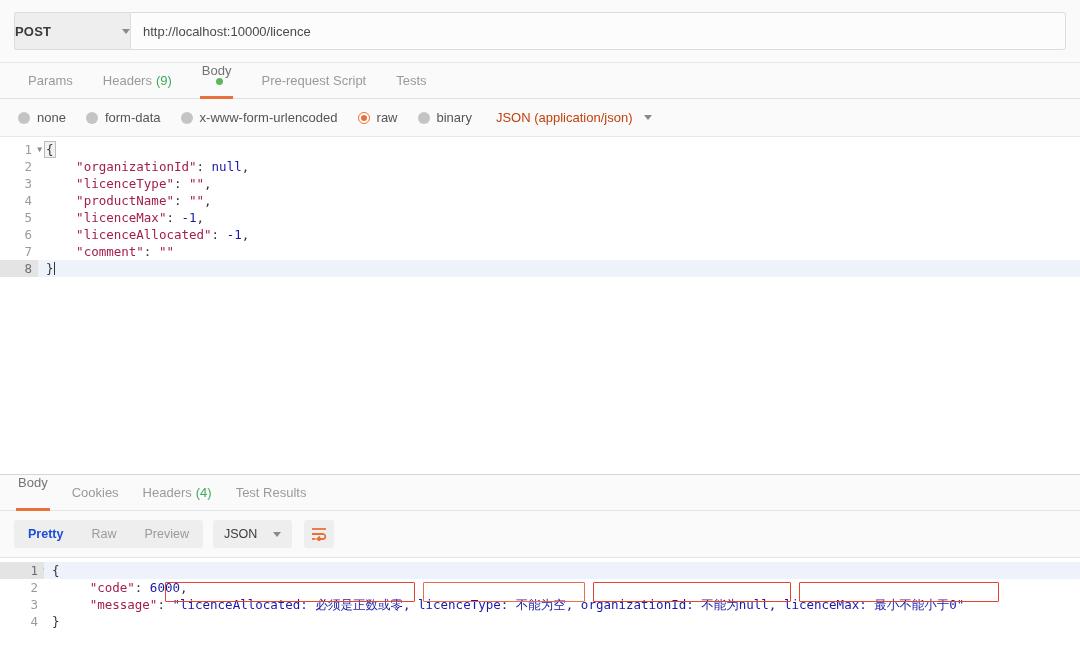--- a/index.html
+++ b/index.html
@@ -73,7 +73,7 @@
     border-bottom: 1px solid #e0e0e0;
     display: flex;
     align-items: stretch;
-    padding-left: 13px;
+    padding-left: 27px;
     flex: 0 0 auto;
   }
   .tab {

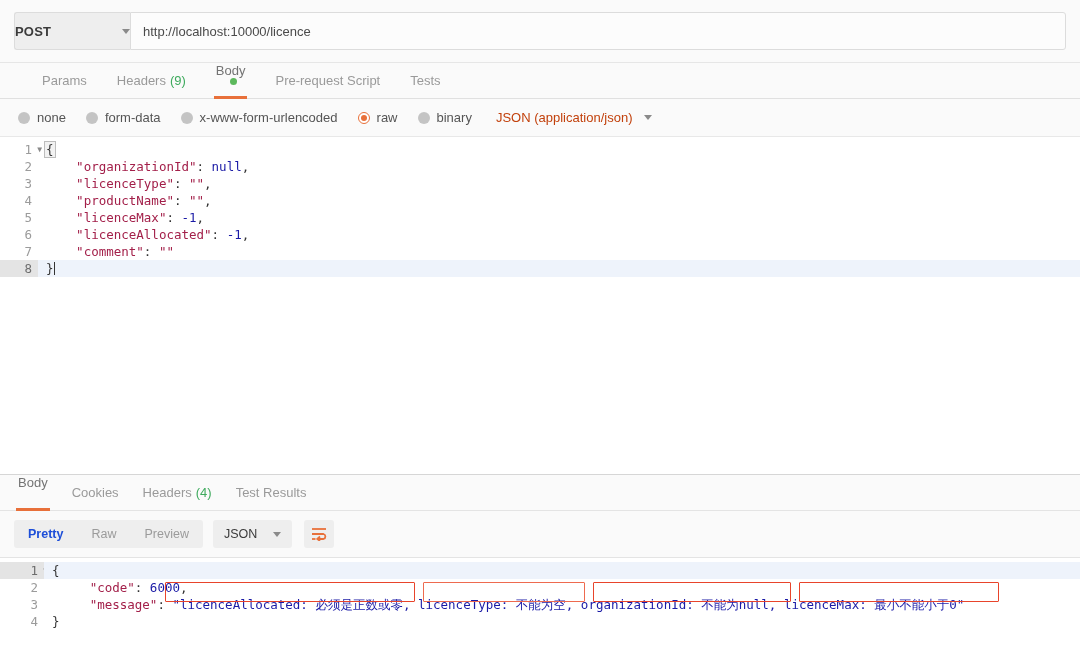--- a/index.html
+++ b/index.html
@@ -257,7 +257,7 @@
     color: #9b9b9b;
     cursor: pointer;
   }
-  .seg-item.active { color: #1d4ed8; font-weight: bold; }
+  .seg-item.active { color: #737373; font-weight: bold; }
   .fmt-select {
     margin-left: 10px;
     height: 28px;

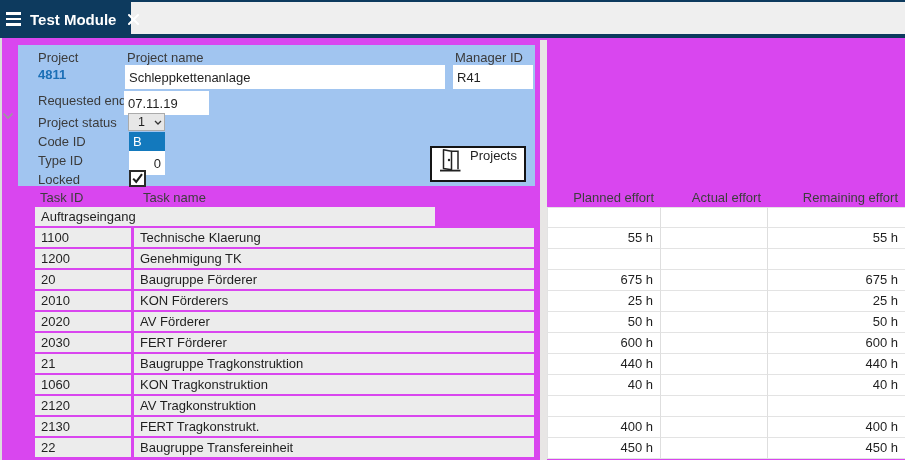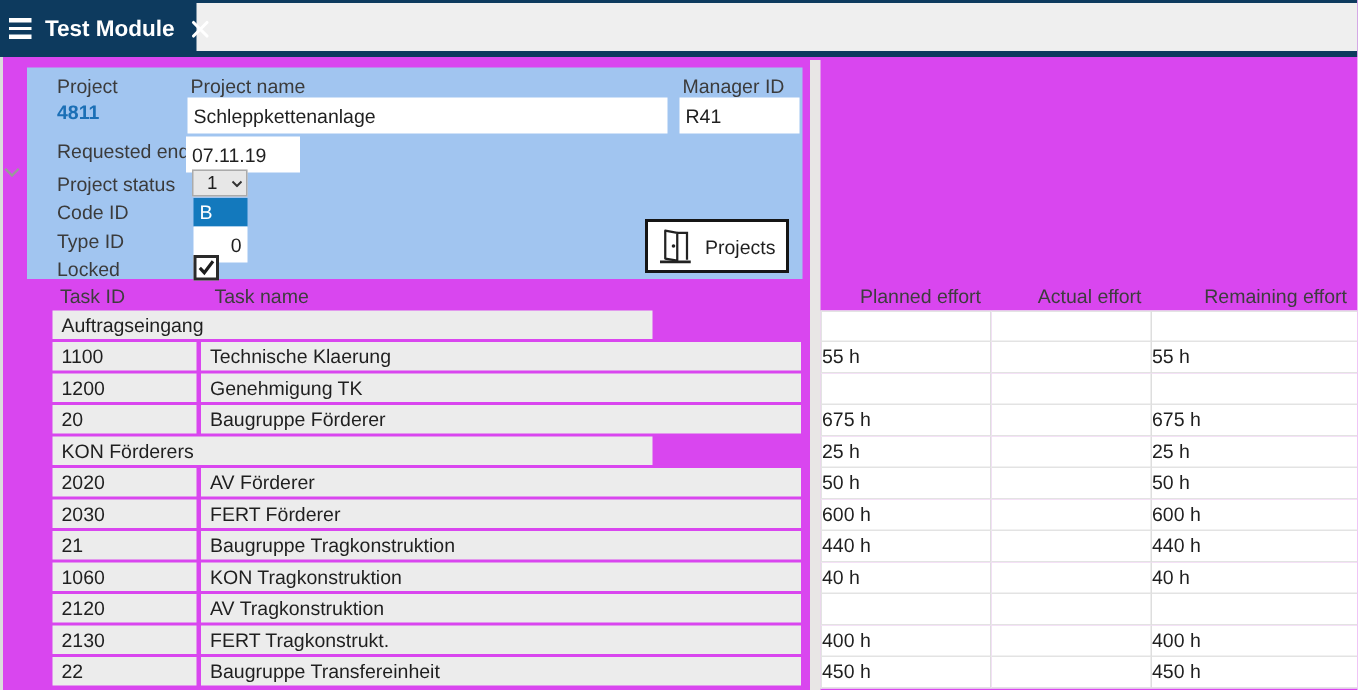--- a/index.html
+++ b/index.html
@@ -101,7 +101,7 @@
     <input class="tbox" style="left: 435px; top: 20px; width: 80px;" value="R41">
 
     <div class="lbl" style="left:20px;top:48px;">Requested end</div>
-    <input class="tbox" style="left: 106px; top: 46px; width: 76px;" value="07.11.19">
+    <input class="tbox" style="left: 106px; top: 46px; width: 85px;" value="07.11.19">
 
     <div class="lbl" style="left:20px;top:70px;">Project status</div>
     <div class="select">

▸ **EXERCISE INSTRUCTIONS**: The required output is every line from the one with "-101,7 +101,7 @@" to the final line of the entries, repeated exactly and with nothing else.

▸ **ANSWER SECTION**:
@@ -101,7 +101,7 @@
     <input class="tbox" style="left: 435px; top: 20px; width: 80px;" value="R41">
 
     <div class="lbl" style="left:20px;top:48px;">Requested end</div>
-    <input class="tbox" style="left: 106px; top: 46px; width: 76px;" value="07.11.19">
+    <input class="tbox" style="left: 106px; top: 46px; width: 85px;" value="07.11.19">
 
     <div class="lbl" style="left:20px;top:70px;">Project status</div>
     <div class="select">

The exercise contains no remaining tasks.